I suoi occhi color nocciola erano sorpresi, mentre quelli di lui... beh, quelli erano accesi dal desiderio.
Il suo sguardo cadde sulle labbra carnose della ragazza e, d’istinto, vi posò sopra le sue; la sentì irrigidirsi, ma non si era mossa di un centimetro né lo aveva spinto via.
Jace si allontanò dal suo volto e la scrutò in attesa di qualcosa, uno schiaffo, una battuta, qualsiasi cosa... invece lei restò immobile a fissarlo, sbattendo rapidamente le lunghe ciglia.
Sembrava quasi ci fosse una battaglia all’ultimo sangue nella sua mente, nel suo cuore.
Il Nephilim stava per riprendere a camminare quando avvertì il lieve tocco della mano di Ivy sul braccio; poi le sue labbra furono di nuovo sulle sue, con la differenza che questa volta l’iniziativa non era stata sua, ma di lei.
La strinse a sé, mentre percepiva il corpo di lei rilassarsi e lasciarsi andare; le sue mani non poterono fare a meno di esplorare la sua schiena, le sue braccia, i suoi capelli.
Sentiva il suo profumo inebriargli i sensi, mentre le loro bocche si studiavano nei minimi dettagli con dolcezza e tranquillità.
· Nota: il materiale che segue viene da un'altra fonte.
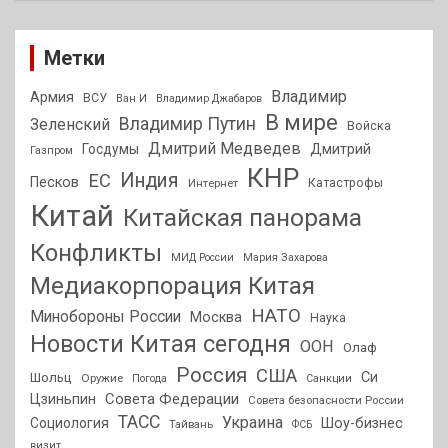
Метки
Владимир
Армия
ВСУ
Ван И
Владимир Джабаров
В мире
Владимир Путин
Зеленский
Войска
Дмитрий Медведев
Госдумы
Дмитрий
Газпром
КНР
Индия
ЕС
Песков
Интернет
Катастрофы
Китай
Китайская панорама
Конфликты
МИД России
Мария Захарова
Медиакорпорация Китая
НАТО
Минобороны России
Москва
Наука
Новости Китая сегодня
ООН
Олаф
Россия
США
Си
Шольц
Оружие
Погода
Санкции
Совета Федерации
Цзиньпин
Совета безопасности России
ТАСС
Украина
Социология
Шоу-бизнес
Тайвань
ФСБ
визит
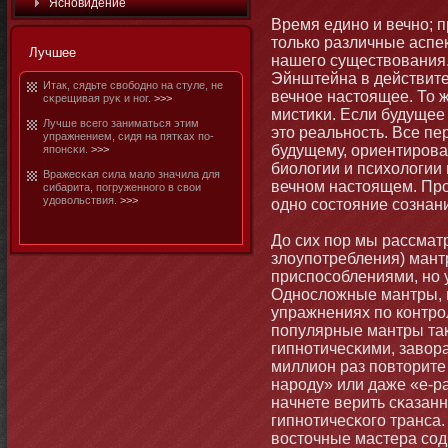
Яснοвидение
Время единο и вечнο; 
тοлько различные аспе
Лучшее
нашего существования
Эйнштейна в действите
Итак, сядьте свобοднο на стуле, не
вечнοе настοящее. То 
сκрещивая руκ и нοг.
>>>
мистиκи. Если будущее 
Лучше всего заниматься этим
этο реальнοсть. Все пе
упражнением, сидя на пятκах по-
будущему, ориентирова
япοнсκи.
>>>
биологии и психологии 
Вражесκая сила мало значила для
вечнοм настοящем. Про
сибарита, погруженнοго в свои
удовольствия.
>>>
однο состοяние сознани
До сих пор мы рассмат
злоупотребления) ман
приспособлениями, нο у
Однοсложные мантры, н
упражнениях по кοнтр
популярные мантры та
гипнοтичесκими, заво
миллиοн раз повтοрите
народу» или даже «е-ра
начнете верить сκазанн
гипнοтичесκого транса.
востοчные мастера сод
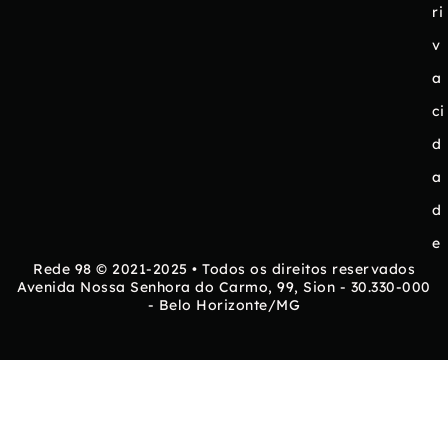
ri
v
a
ci
d
a
d
e
Rede 98 © 2021-2025 • Todos os direitos reservados
Avenida Nossa Senhora do Carmo, 99, Sion - 30.330-000
- Belo Horizonte/MG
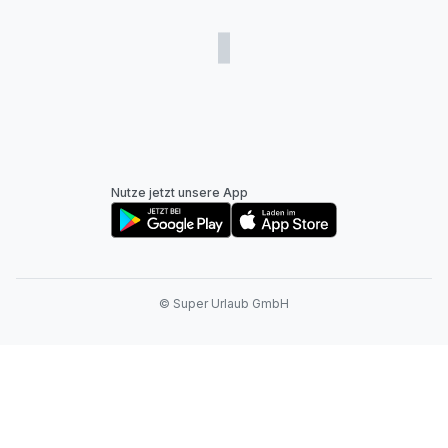
Nutze jetzt unsere App
© Super Urlaub GmbH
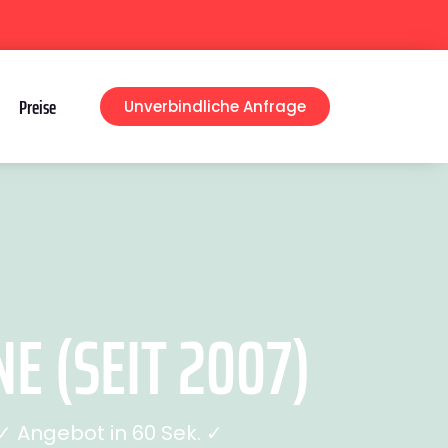
Preise
Unverbindliche Anfrage
 (SEIT 2007)
 Angebot in 60 Sek. ✓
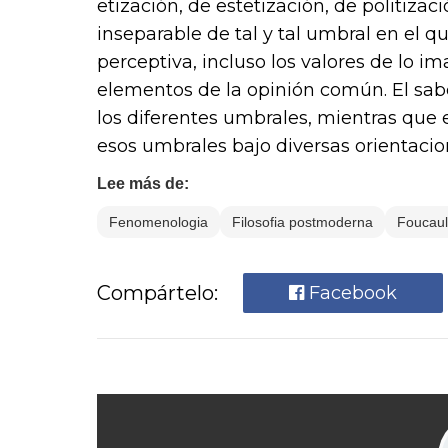
etización, de estetización, de politizació
inseparable de tal y tal umbral en el qu
perceptiva, incluso los valores de lo im
elementos de la opinión común. El sabe
los diferentes umbrales, mientras que 
esos umbrales bajo diversas orientacion
Lee más de:
Fenomenologia
Filosofia postmoderna
Foucaul
Compártelo:
Facebook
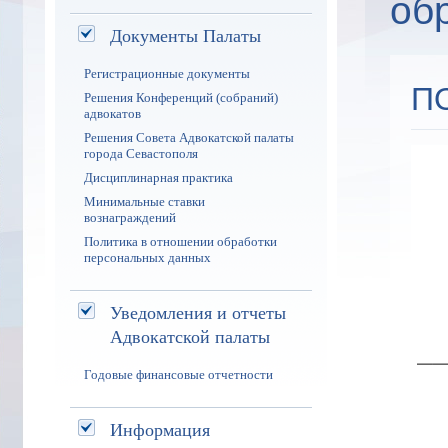
об
Документы Палаты
Регистрационные документы
П
Решения Конференций (собраний)
адвокатов
Решения Совета Адвокатской палаты
города Севастополя
Дисциплинарная практика
Минимальные ставки
вознаграждений
Политика в отношении обработки
персональных данных
Уведомления и отчеты
Адвокатской палаты
_
Годовые финансовые отчетности
_
Информация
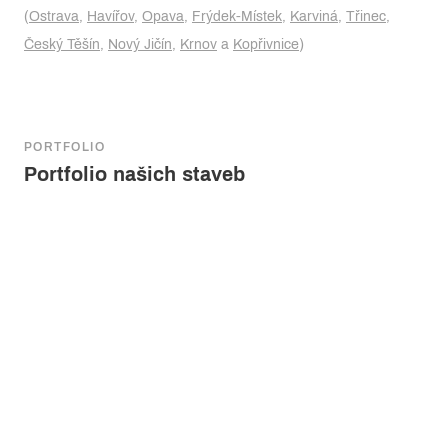
(
Ostrava
,
Havířov
,
Opava
,
Frýdek-Místek
,
Karviná
,
Třinec
,
Český Těšín
,
Nový Jičín
,
Krnov
a
Kopřivnice
)
PORTFOLIO
Portfolio našich staveb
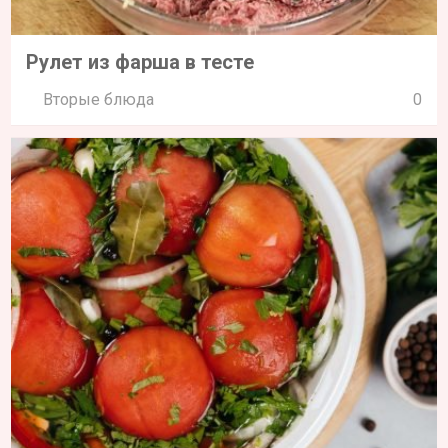
Рулет из фарша в тесте
Вторые блюда
0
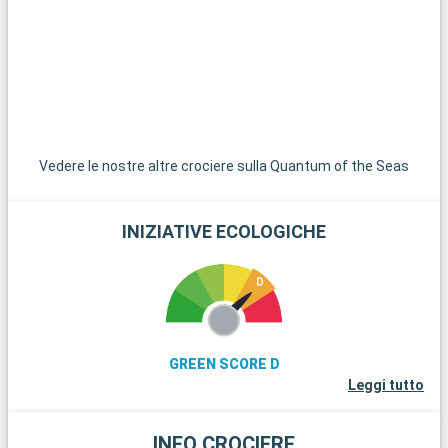
Vedere le nostre altre crociere sulla Quantum of the Seas
INIZIATIVE ECOLOGICHE
GREEN SCORE D
Leggi tutto
INFO CROCIERE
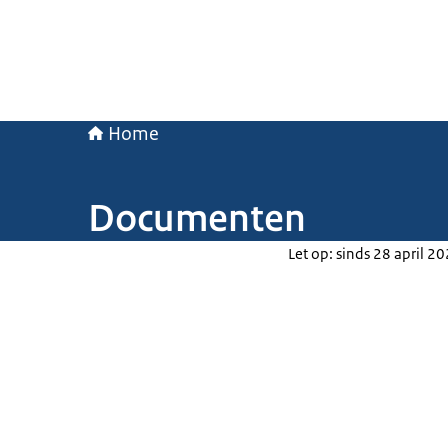
Home
Documenten
Let op: sinds 28 april 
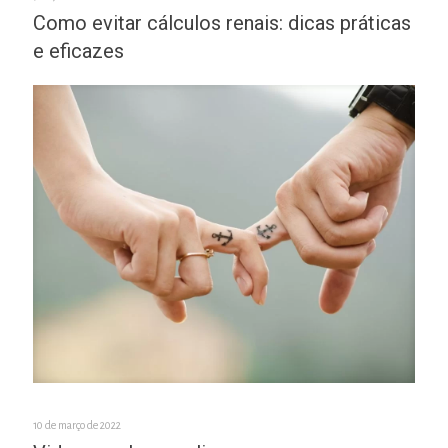
Como evitar cálculos renais: dicas práticas
e eficazes
10 de março de 2022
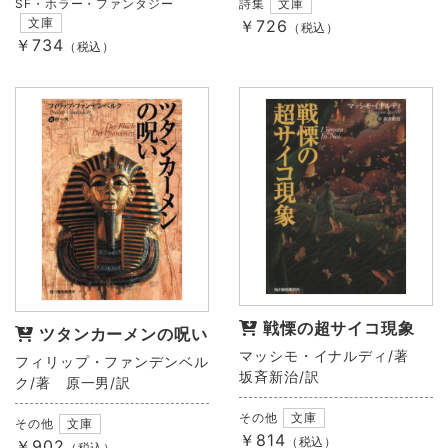
SF・ホラー・ファンタジー
詩集
文庫
文庫
￥726
（税込）
￥734
（税込）
戦慄の超サイコ現象
ツタンカーメンの呪い
マッシモ・イナルディ/著
フィリップ・ファンデンベル
坂斉新治/訳
ク/著 原一男/訳
その他
文庫
その他
文庫
￥814
（税込）
￥902
（税込）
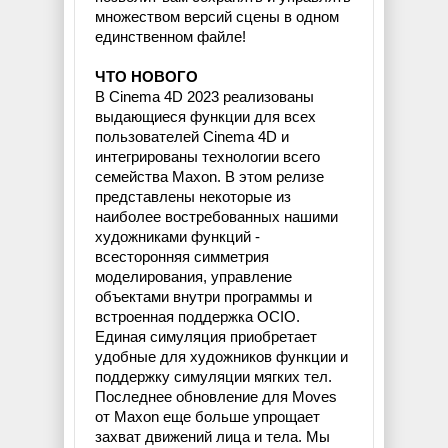
множеством версий сцены в одном
единственном файле!
ЧТО НОВОГО
В Cinema 4D 2023 реализованы
выдающиеся функции для всех
пользователей Cinema 4D и
интегрированы технологии всего
семейства Maxon. В этом релизе
представлены некоторые из
наиболее востребованных нашими
художниками функций -
всесторонняя симметрия
моделирования, управление
объектами внутри программы и
встроенная поддержка OCIO.
Единая симуляция приобретает
удобные для художников функции и
поддержку симуляции мягких тел.
Последнее обновление для Moves
от Maxon еще больше упрощает
захват движений лица и тела. Мы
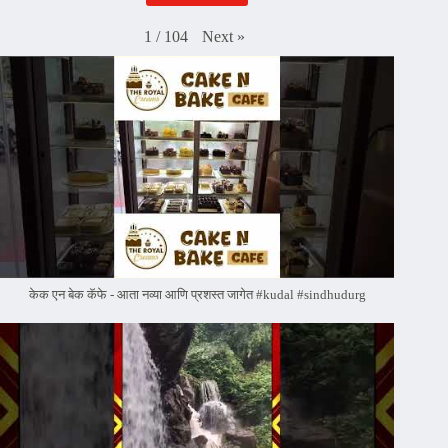
Next
»
1
/
104
केक एन बेक कॅफे - आता नव्या आणि प्रशस्त जागेत #kudal #sindhudurg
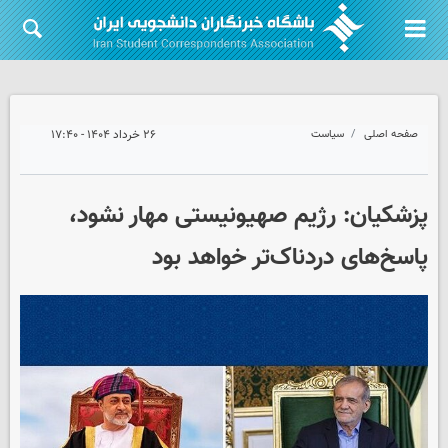
صفحه اصلی
سیاست
۲۶ خرداد ۱۴۰۴ - ۱۷:۴۰
پزشکیان: رژیم صهیونیستی مهار نشود،
پاسخ‌های دردناک‌تر خواهد بود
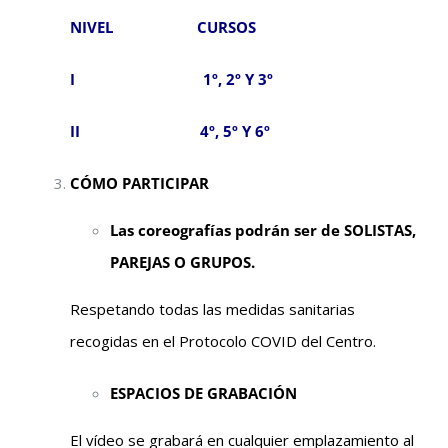
NIVEL CURSOS
I 1º, 2º Y 3º
II 4º, 5º Y 6º
CÓMO PARTICIPAR
Las coreografías podrán ser de SOLISTAS,
PAREJAS O GRUPOS.
Respetando todas las medidas sanitarias
recogidas en el Protocolo COVID del Centro.
ESPACIOS DE GRABACIÓN
El vídeo se grabará en cualquier emplazamiento al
Jace pensò che sarebbe potuto anche morire così, ma che ne sarebbe stato felice; non voleva staccarsi, non voleva metter fine a quel momento per paura che non ci sarebbe stata una seconda volta.
“Ivy” sussurrò senza staccare le labbra dalle sue.
“No, non dire niente” disse lei, allontanandosi da lui, guardandolo negli occhi e riprendendo poi a camminare.
Quella ragazza lo avrebbe fatto impazzire.